"Chapter One. He was as tough and romantic as the city he loved. Beneath
his black-rimmed glasses was the coiled sexual power of a jungle cat. I
love this. New York was his town, and it always would be..." - Isaac Davis (Woody Allen)
Woody Allen wrapped up the '70s with Manhattan, a film with faultless tone and beautiful black-and-white cinematography from Gordon Willis. The movie received two Academy Award nominations, one for Best Writing and one for Best Supporting Actress (Mariel Hemingway). AFI lists Manhattan at #46 on their “100 Years…100 Laughs” compilation and the U.S. Library of Congress has deemed it “culturally significant.”

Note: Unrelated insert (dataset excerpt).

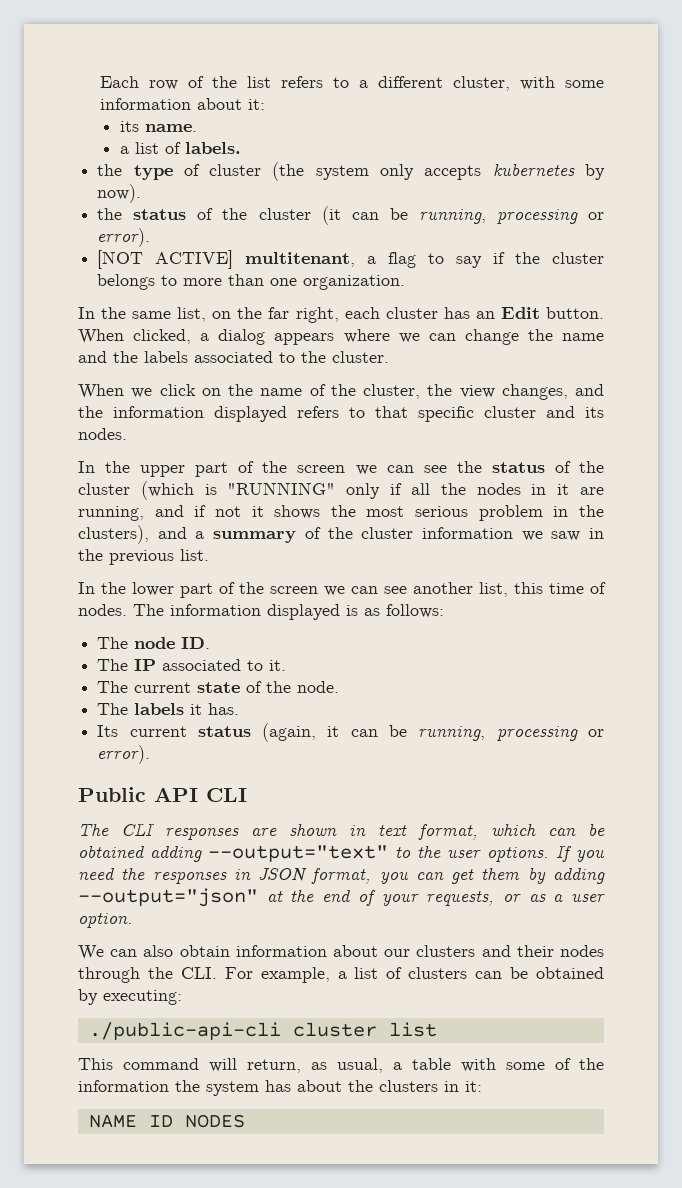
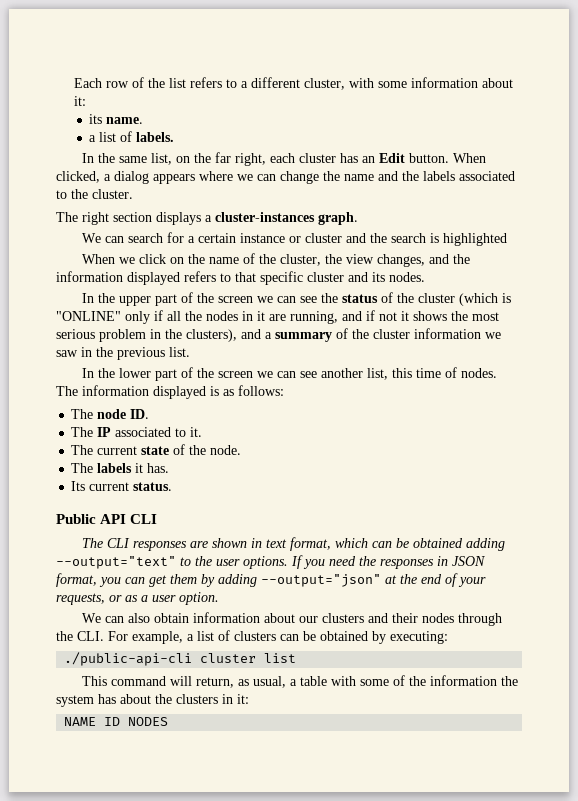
[97,162,605,181] [97,184,142,203] [97,206,604,225] [97,228,151,247] [97,250,604,269] [97,274,406,290] // the type of cluster (the system only accepts kubernetes by now). // the status of the cluster (it can be running, processing or error). // [NOT ACTIVE] multitenant, a flag to say if the cluster belongs to more than one organization. -> (175, 137) none
(389, 357) none -> [56,212,358,225] [81,232,507,246] // The right section displays a cluster-instances graph. // We can search for a certain instance or cluster and the search is highlighted
[227,482,336,495] "RUNNING" -> [56,311,121,321] "ONLINE"
[197,723,604,742] [97,745,151,764] status (again, it can be running, processing or error). -> [133,482,173,491] status.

Allen’s film is intricate, but not excessively so. The writer/director stars as Isaac Davis, a 42-year-old comedy writer with two divorces behind him. Long before George Constanza, he has a lesbian ex (Meryl Streep). Isaac is also in a relationship with a 17-year-old girl, Tracy (Hemingway), but he sees no future in it. While spending time with his friend Yale (Michael Murphy), Isaac discovers that he might be in love with Yale’s mistress, Mary (Diane Keaton).
Manhattan is about sorting out one’s closet, about living within the untidiness of relationships and emotions, and about establishing integrity. Isaac struggles in his relationship with Tracy, spending half of the film trying to break up with her. He loves spending time with her, yet doesn’t see a future in it because he doesn’t feel she is exceptional enough for him. Like many of the other characters in the film, save Tracy, Isaac is driven by his self-worth and by his sense of what he “deserves.”
Mary, too, is driven by what she “deserves.” She spends time with Yale, a married man, yet tells herself (and Yale) that she deserves better because she is gorgeous and intellectual. Yale is also driven by this same sense of pat superiority and this circle of individuals feeds off of one another continuously. Isaac’s only “out” lies with Tracy, yet his incapacity to be with her keeps him locked in the same rotation.
The splendour of Manhattan lies in the tangled sophistication of Allen’s characters. They rise like unlit skyscrapers over the title city and knit like telephone wires. The men in Allen’s film cannot deal with the notion of love, instead choosing to hide behind their words. This is likely why both men fall for Mary, who is the classic epitome of the pseudo-intellectual and provides them with a sense of similarity. Mary isn’t genuine in any way, shape, or form within her relationships, but she does give both men what they want.